= Goal of the exercise =
Search the entries below for the word "second" and copy every line where it appears.

= Page images and extracted text =
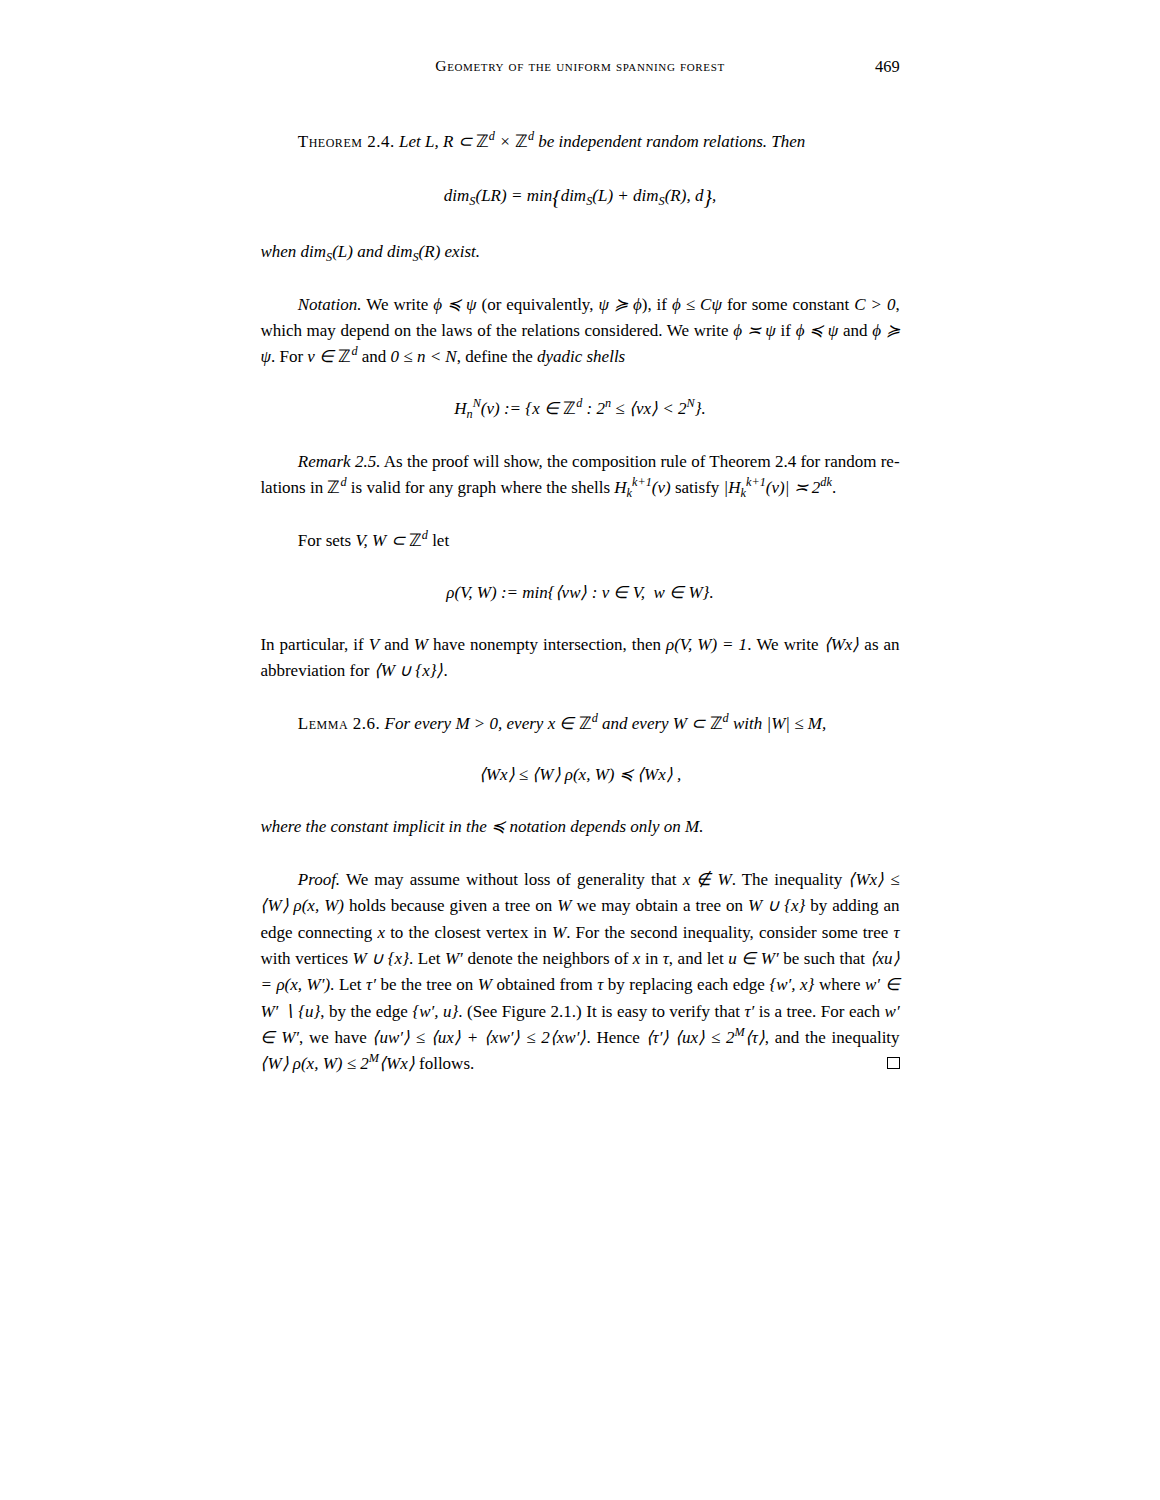Geometry of the uniform spanning forest 469
Theorem 2.4. Let L, R ⊂ ℤd × ℤd be independent random relations. Then
dimS(LR) = min{dimS(L) + dimS(R), d},
when dimS(L) and dimS(R) exist.
Notation. We write ϕ ≼ ψ (or equivalently, ψ ≽ ϕ), if ϕ ≤ Cψ for some constant C > 0, which may depend on the laws of the relations considered. We write ϕ ≍ ψ if ϕ ≼ ψ and ϕ ≽ ψ. For v ∈ ℤd and 0 ≤ n < N, define the dyadic shells
HnN(v) := {x ∈ ℤd : 2n ≤ ⟨vx⟩ < 2N}.
Remark 2.5. As the proof will show, the composition rule of Theorem 2.4 for random relations in ℤd is valid for any graph where the shells Hkk+1(v) satisfy |Hkk+1(v)| ≍ 2dk.
For sets V, W ⊂ ℤd let
ρ(V, W) := min{⟨vw⟩ : v ∈ V, w ∈ W}.
In particular, if V and W have nonempty intersection, then ρ(V, W) = 1. We write ⟨Wx⟩ as an abbreviation for ⟨W ∪ {x}⟩.
Lemma 2.6. For every M > 0, every x ∈ ℤd and every W ⊂ ℤd with |W| ≤ M,
⟨Wx⟩ ≤ ⟨W⟩ ρ(x, W) ≼ ⟨Wx⟩ ,
where the constant implicit in the ≼ notation depends only on M.
Proof. We may assume without loss of generality that x ∉ W. The inequality ⟨Wx⟩ ≤ ⟨W⟩ ρ(x, W) holds because given a tree on W we may obtain a tree on W ∪ {x} by adding an edge connecting x to the closest vertex in W. For the second inequality, consider some tree τ with vertices W ∪ {x}. Let W′ denote the neighbors of x in τ, and let u ∈ W′ be such that ⟨xu⟩ = ρ(x, W′). Let τ′ be the tree on W obtained from τ by replacing each edge {w′, x} where w′ ∈ W′ ∖ {u}, by the edge {w′, u}. (See Figure 2.1.) It is easy to verify that τ′ is a tree. For each w′ ∈ W′, we have ⟨uw′⟩ ≤ ⟨ux⟩ + ⟨xw′⟩ ≤ 2⟨xw′⟩. Hence ⟨τ′⟩ ⟨ux⟩ ≤ 2M⟨τ⟩, and the inequality ⟨W⟩ ρ(x, W) ≤ 2M⟨Wx⟩ follows.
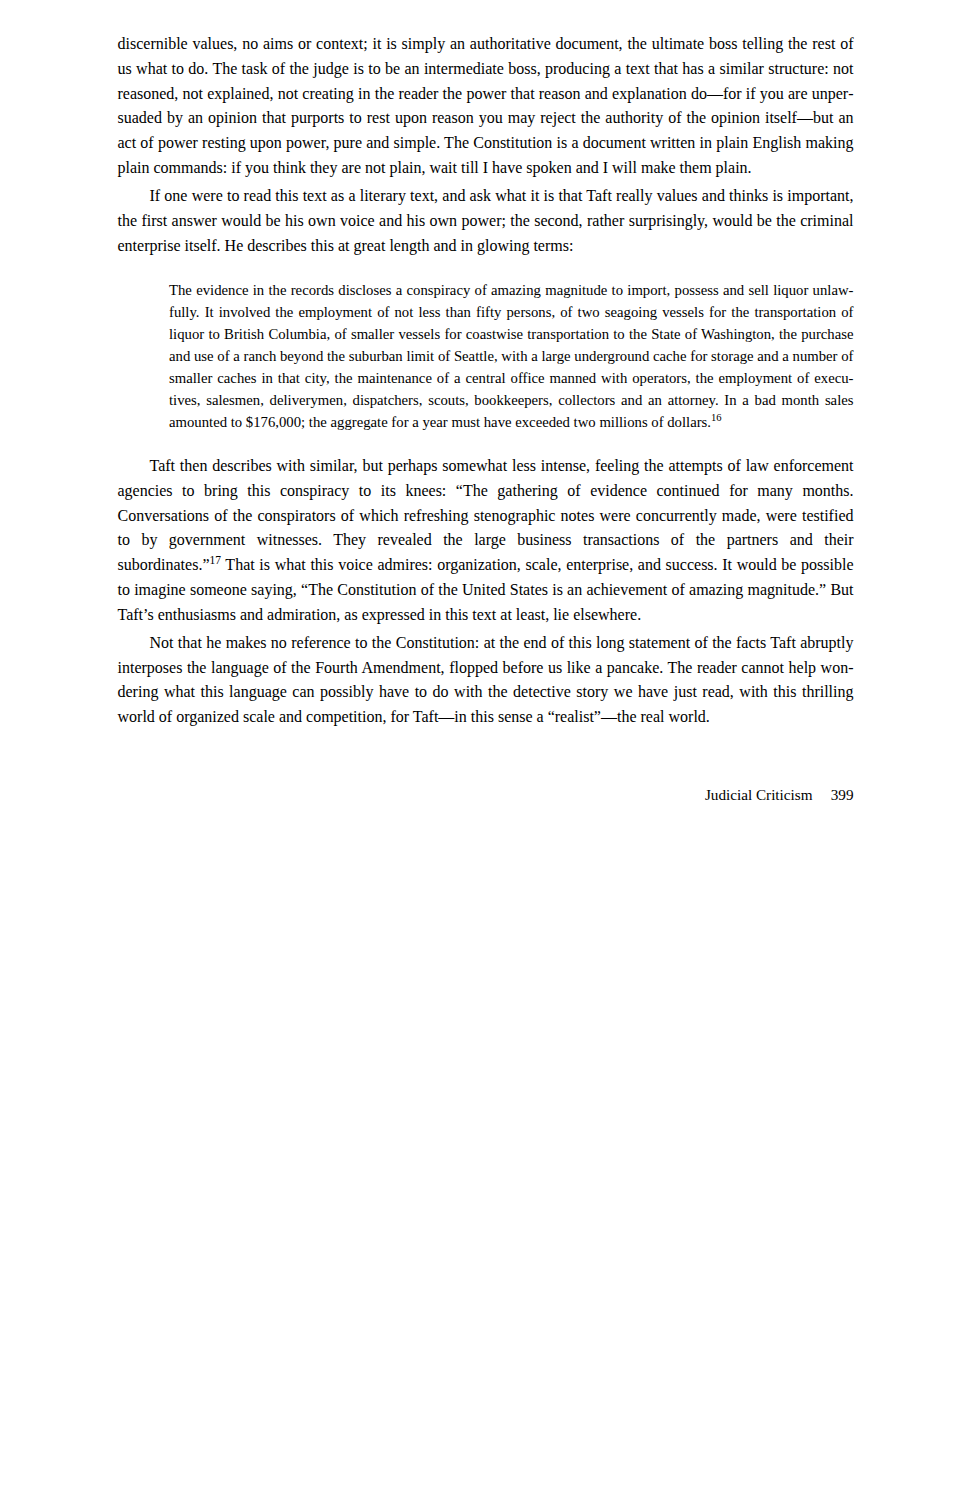discernible values, no aims or context; it is simply an authoritative document, the ultimate boss telling the rest of us what to do. The task of the judge is to be an intermediate boss, producing a text that has a similar structure: not reasoned, not explained, not creating in the reader the power that reason and explanation do—for if you are unpersuaded by an opinion that purports to rest upon reason you may reject the authority of the opinion itself—but an act of power resting upon power, pure and simple. The Constitution is a document written in plain English making plain commands: if you think they are not plain, wait till I have spoken and I will make them plain.
If one were to read this text as a literary text, and ask what it is that Taft really values and thinks is important, the first answer would be his own voice and his own power; the second, rather surprisingly, would be the criminal enterprise itself. He describes this at great length and in glowing terms:
The evidence in the records discloses a conspiracy of amazing magnitude to import, possess and sell liquor unlawfully. It involved the employment of not less than fifty persons, of two seagoing vessels for the transportation of liquor to British Columbia, of smaller vessels for coastwise transportation to the State of Washington, the purchase and use of a ranch beyond the suburban limit of Seattle, with a large underground cache for storage and a number of smaller caches in that city, the maintenance of a central office manned with operators, the employment of executives, salesmen, deliverymen, dispatchers, scouts, bookkeepers, collectors and an attorney. In a bad month sales amounted to $176,000; the aggregate for a year must have exceeded two millions of dollars.16
Taft then describes with similar, but perhaps somewhat less intense, feeling the attempts of law enforcement agencies to bring this conspiracy to its knees: “The gathering of evidence continued for many months. Conversations of the conspirators of which refreshing stenographic notes were concurrently made, were testified to by government witnesses. They revealed the large business transactions of the partners and their subordinates.”17 That is what this voice admires: organization, scale, enterprise, and success. It would be possible to imagine someone saying, “The Constitution of the United States is an achievement of amazing magnitude.” But Taft’s enthusiasms and admiration, as expressed in this text at least, lie elsewhere.
Not that he makes no reference to the Constitution: at the end of this long statement of the facts Taft abruptly interposes the language of the Fourth Amendment, flopped before us like a pancake. The reader cannot help wondering what this language can possibly have to do with the detective story we have just read, with this thrilling world of organized scale and competition, for Taft—in this sense a “realist”—the real world.
Judicial Criticism399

= Reply =
Proof. We may assume without loss of generality that x ∉ W. The inequality ⟨Wx⟩ ≤ ⟨W⟩ ρ(x, W) holds because given a tree on W we may obtain a tree on W ∪ {x} by adding an edge connecting x to the closest vertex in W. For the second inequality, consider some tree τ with vertices W ∪ {x}. Let W′ denote the neighbors of x in τ, and let u ∈ W′ be such that ⟨xu⟩ = ρ(x, W′). Let τ′ be the tree on W obtained from τ by replacing each edge {w′, x} where w′ ∈ W′ ∖ {u}, by the edge {w′, u}. (See Figure 2.1.) It is easy to verify that τ′ is a tree. For each w′ ∈ W′, we have ⟨uw′⟩ ≤ ⟨ux⟩ + ⟨xw′⟩ ≤ 2⟨xw′⟩. Hence ⟨τ′⟩ ⟨ux⟩ ≤ 2M⟨τ⟩, and the inequality ⟨W⟩ ρ(x, W) ≤ 2M⟨Wx⟩ follows.
If one were to read this text as a literary text, and ask what it is that Taft really values and thinks is important, the first answer would be his own voice and his own power; the second, rather surprisingly, would be the criminal enterprise itself. He describes this at great length and in glowing terms:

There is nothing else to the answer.